In 2020, Aidan Kohn-Murphy used TikTok to rally support for Joe Biden. Now, he’s trying to use the platform to stop Biden from killing it.
“I’m not defending TikTok as a company, I’m defending my entire generation,” said the 19-year-old Harvard freshman who, as a high schooler during the 2020 campaign founded a group called TikTok for Biden. It has since changed its name to Gen Z for Change, formally incorporated as a political nonprofit group, and says it now includes 500 creators with a combined 500 million followers on multiple platforms.
“If they went ahead with banning TikTok, it would feel like a slap in the face to a lot of young Americans,” he added. “Democrats don’t understand the political consequences this would have.”
TikTok CEO to tell Congress the app is safe and shouldn’t be banned
TikTok’s CEO plans to tell Congress the social media platform is safe and secure for teenagers and other users and that it won’t be accessed or influenced by the Chinese government, according to his prepared remarks.
In his first appearance before Congress, Chew will also confirm that TikTok now boasts 150 million users in America — a 50% increase since 2020, as NBC News has reported, a sign that it’s now an integral part of American society.
Many of those users in the U.S., he will say, are artists, musicians, chefs and other creators, as well as small-business owners, in a clear appeal to Republican members of the panel.

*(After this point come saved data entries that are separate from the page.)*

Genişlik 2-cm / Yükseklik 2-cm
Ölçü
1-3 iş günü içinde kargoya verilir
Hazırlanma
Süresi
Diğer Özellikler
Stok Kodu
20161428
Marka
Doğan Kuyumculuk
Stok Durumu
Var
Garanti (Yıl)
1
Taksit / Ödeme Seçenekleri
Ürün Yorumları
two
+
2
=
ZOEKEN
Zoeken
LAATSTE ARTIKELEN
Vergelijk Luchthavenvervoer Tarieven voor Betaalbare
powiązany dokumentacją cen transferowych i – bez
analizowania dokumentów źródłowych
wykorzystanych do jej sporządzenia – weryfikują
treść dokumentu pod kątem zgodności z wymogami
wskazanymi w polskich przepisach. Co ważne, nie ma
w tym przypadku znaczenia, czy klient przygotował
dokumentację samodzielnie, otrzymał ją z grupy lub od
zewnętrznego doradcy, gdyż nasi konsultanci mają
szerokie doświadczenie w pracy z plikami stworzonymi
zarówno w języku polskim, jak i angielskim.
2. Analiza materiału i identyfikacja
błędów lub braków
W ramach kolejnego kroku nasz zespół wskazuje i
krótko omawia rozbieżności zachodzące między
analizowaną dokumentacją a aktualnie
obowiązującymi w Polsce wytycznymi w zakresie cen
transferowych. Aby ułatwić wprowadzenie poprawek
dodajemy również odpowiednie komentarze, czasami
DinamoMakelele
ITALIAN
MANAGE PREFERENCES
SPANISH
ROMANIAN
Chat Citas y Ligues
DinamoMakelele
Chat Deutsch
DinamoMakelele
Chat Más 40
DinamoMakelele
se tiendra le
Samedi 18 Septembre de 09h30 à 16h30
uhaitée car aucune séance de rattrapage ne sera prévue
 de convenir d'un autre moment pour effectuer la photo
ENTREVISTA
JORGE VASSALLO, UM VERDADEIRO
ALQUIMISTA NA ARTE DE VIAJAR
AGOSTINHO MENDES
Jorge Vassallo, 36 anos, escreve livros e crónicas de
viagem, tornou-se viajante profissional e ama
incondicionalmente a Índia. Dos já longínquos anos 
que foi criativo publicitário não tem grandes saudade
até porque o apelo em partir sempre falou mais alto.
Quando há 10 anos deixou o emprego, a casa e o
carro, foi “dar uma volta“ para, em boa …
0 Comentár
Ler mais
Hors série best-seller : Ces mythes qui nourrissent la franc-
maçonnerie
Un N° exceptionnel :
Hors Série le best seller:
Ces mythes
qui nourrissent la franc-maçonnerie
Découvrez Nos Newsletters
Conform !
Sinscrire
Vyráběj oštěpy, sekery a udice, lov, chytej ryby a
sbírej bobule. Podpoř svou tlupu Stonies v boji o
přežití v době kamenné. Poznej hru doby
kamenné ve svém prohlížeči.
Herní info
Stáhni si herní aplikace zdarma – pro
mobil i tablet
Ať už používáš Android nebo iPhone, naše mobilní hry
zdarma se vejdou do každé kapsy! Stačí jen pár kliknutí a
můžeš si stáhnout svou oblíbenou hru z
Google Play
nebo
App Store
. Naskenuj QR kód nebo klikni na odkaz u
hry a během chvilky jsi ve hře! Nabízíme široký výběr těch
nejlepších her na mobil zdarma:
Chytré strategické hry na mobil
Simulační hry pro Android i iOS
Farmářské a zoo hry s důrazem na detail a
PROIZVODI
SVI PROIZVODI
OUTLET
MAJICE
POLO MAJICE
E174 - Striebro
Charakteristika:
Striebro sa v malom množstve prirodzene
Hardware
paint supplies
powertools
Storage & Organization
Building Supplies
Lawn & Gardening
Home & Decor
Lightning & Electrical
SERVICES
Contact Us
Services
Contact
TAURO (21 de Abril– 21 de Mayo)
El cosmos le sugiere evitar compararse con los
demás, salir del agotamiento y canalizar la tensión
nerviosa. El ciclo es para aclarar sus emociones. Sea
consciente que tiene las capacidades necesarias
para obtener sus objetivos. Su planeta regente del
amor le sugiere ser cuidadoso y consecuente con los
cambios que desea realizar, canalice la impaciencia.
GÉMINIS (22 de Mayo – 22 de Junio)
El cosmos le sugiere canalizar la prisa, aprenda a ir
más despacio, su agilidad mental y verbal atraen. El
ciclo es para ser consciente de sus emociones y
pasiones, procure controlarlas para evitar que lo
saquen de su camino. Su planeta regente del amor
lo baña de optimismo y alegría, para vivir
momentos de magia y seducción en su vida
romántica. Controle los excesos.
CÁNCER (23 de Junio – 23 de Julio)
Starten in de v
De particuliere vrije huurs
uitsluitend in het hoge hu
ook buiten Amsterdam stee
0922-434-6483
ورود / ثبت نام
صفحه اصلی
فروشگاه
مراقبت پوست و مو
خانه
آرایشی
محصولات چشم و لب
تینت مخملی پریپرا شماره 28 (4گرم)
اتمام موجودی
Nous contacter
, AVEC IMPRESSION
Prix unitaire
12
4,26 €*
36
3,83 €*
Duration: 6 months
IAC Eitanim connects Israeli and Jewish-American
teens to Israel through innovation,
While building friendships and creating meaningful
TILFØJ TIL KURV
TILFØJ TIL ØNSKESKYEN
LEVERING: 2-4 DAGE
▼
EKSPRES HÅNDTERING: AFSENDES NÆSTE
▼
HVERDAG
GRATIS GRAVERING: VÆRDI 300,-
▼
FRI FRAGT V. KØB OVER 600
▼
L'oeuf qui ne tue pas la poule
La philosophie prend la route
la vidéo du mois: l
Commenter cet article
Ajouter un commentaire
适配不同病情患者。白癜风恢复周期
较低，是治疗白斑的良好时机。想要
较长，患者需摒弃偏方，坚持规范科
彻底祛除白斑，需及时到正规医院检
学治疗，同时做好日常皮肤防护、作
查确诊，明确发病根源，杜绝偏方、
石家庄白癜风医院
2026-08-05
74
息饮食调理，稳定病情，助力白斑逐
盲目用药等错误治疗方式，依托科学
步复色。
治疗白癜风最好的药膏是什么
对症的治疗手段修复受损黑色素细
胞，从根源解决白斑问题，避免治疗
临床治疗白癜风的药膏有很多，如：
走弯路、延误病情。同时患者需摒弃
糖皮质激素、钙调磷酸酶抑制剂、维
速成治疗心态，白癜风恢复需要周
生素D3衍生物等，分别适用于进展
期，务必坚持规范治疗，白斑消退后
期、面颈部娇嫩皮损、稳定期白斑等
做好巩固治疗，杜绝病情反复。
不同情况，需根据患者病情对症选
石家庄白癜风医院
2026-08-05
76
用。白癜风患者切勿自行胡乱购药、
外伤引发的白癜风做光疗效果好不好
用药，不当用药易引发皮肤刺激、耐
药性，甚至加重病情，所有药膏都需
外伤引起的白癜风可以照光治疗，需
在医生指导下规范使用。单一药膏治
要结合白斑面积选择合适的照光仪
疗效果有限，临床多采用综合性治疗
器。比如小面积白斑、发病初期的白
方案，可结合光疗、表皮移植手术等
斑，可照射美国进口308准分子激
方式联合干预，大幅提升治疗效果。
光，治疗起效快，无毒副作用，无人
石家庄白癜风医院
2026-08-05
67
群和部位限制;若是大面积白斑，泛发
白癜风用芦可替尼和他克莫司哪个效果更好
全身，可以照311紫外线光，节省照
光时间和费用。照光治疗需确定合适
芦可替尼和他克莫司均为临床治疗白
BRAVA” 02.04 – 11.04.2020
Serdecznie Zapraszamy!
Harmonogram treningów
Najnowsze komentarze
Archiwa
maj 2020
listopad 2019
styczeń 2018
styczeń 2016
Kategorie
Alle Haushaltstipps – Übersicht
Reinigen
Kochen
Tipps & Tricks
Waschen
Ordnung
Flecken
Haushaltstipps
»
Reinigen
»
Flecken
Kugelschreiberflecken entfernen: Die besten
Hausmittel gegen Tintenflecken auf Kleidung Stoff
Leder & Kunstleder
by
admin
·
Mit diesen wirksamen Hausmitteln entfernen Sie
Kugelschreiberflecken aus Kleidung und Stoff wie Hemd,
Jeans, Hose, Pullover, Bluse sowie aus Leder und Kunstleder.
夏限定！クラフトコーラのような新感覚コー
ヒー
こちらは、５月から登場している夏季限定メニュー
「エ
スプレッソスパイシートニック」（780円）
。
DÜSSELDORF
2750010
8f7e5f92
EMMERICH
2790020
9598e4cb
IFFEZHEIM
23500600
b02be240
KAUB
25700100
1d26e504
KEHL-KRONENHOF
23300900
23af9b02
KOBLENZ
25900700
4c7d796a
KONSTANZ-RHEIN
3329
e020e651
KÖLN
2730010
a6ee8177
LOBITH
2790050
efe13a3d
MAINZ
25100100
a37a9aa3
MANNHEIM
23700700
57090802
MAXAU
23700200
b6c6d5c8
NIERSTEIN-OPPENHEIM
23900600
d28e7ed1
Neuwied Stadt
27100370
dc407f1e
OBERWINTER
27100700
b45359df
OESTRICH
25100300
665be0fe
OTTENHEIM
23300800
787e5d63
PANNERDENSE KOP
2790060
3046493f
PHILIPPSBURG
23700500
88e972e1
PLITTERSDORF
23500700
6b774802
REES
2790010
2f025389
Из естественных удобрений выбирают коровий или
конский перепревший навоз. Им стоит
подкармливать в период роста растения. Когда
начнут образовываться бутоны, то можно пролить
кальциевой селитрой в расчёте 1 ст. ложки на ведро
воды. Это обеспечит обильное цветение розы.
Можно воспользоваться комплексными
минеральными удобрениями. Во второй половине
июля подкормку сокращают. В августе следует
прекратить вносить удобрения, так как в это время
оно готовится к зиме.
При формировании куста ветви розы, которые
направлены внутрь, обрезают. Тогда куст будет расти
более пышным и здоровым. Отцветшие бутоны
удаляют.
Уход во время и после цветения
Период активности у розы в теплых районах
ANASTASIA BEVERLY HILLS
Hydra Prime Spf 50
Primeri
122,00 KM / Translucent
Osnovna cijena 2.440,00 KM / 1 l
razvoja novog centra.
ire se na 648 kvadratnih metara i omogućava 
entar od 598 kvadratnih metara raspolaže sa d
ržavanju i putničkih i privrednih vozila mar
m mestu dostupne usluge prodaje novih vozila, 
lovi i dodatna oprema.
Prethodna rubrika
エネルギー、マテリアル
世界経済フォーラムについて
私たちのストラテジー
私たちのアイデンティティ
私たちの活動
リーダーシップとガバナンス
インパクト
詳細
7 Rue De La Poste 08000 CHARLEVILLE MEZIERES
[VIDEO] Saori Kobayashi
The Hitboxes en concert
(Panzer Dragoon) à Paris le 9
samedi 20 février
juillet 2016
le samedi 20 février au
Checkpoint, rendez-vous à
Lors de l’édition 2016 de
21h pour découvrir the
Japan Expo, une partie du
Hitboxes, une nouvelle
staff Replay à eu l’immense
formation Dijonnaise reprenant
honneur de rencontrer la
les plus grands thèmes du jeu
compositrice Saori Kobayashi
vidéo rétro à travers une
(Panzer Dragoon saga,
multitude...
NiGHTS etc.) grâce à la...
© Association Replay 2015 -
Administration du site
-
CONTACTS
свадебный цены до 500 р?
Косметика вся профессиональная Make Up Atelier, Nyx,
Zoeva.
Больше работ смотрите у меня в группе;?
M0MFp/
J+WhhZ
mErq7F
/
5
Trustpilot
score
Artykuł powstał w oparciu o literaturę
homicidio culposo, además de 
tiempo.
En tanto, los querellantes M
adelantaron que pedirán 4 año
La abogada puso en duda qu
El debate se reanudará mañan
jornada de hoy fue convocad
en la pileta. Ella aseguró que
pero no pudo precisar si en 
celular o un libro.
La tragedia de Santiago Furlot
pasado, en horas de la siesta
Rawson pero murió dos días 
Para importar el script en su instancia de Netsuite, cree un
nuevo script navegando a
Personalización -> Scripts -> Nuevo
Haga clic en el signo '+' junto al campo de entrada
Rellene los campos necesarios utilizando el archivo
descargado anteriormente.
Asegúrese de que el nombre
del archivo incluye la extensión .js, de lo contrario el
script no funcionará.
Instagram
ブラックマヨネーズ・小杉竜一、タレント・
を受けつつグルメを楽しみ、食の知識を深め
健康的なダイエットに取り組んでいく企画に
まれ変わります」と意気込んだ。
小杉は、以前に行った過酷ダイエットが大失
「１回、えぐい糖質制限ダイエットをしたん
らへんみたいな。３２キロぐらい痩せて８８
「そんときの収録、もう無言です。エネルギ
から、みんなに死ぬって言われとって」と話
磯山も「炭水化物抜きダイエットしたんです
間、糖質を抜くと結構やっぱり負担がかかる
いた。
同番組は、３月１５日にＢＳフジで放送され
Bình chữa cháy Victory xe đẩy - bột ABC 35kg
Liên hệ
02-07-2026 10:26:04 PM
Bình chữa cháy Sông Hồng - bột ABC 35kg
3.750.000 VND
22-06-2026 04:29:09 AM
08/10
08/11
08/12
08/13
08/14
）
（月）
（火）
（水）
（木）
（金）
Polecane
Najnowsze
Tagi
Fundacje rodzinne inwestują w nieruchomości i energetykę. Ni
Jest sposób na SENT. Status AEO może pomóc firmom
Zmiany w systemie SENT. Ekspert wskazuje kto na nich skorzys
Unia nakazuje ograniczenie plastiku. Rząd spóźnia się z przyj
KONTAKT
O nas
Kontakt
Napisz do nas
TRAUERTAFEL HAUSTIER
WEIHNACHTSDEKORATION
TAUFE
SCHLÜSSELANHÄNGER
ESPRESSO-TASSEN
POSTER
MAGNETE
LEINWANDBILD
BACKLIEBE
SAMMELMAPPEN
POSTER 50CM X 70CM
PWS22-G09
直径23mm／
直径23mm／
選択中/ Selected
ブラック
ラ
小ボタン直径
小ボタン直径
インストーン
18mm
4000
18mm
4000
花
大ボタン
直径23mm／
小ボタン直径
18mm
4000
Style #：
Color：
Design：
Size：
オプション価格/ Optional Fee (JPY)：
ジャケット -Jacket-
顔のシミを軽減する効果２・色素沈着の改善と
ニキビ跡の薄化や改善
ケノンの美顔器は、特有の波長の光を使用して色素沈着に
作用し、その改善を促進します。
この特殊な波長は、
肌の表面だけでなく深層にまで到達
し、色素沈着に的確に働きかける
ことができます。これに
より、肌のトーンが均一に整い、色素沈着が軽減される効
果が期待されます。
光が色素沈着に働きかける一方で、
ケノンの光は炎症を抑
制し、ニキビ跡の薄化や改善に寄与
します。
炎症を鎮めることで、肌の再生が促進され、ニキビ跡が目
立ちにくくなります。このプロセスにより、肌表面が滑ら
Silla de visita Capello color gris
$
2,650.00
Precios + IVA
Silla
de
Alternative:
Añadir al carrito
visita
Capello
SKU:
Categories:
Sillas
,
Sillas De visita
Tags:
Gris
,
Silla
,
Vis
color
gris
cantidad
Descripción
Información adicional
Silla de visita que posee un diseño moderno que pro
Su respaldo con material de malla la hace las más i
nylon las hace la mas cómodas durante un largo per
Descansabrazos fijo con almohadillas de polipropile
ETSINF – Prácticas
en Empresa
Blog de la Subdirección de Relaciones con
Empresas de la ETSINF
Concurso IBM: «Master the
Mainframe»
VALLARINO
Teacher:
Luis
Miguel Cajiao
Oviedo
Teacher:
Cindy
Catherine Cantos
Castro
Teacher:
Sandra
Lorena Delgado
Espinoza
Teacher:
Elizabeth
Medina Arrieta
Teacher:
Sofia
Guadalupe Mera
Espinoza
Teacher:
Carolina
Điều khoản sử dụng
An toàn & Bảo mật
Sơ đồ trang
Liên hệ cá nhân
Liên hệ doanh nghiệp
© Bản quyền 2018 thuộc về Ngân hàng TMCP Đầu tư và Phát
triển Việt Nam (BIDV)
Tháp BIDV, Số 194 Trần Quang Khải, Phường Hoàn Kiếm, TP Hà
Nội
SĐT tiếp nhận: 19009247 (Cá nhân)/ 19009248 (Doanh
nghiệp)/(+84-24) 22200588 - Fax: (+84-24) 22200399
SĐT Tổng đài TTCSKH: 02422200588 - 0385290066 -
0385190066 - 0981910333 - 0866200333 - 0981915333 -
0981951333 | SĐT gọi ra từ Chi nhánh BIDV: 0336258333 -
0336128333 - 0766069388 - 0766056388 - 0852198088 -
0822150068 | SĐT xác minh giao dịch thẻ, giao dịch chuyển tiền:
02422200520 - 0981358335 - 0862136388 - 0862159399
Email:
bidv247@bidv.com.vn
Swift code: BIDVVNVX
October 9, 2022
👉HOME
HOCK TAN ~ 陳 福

What a TikTok ban would mean for users
TikTok hasn’t yet indicated it will sell, but it has tried to persuade U.S. officials that they can address security concerns and meet the level of proposed scrutiny. TikTok’s CEO has argued a ban wouldn’t address security concerns.
But what would a ban mean for consumers? Is there any precedent?
NBC News spoke with four people who have studied cybersecurity, national security and technology policy who offered some ideas about how a TikTok ban could work.
Chew makes his first appearance before Congress today
Chew will testify before the House Energy and Commerce Committee at 10 a.m. ET.
It will be his first appearance before a congressional panel since he took over as CEO in April 2021.
The hearing, titled “TikTok: How Congress Can Safeguard American Data Privacy and Protect Children from Online Harms,” will be led by Chair Cathy McMorris Rodgers, R-Wash., and ranking member Frank Pallone, D-N.J.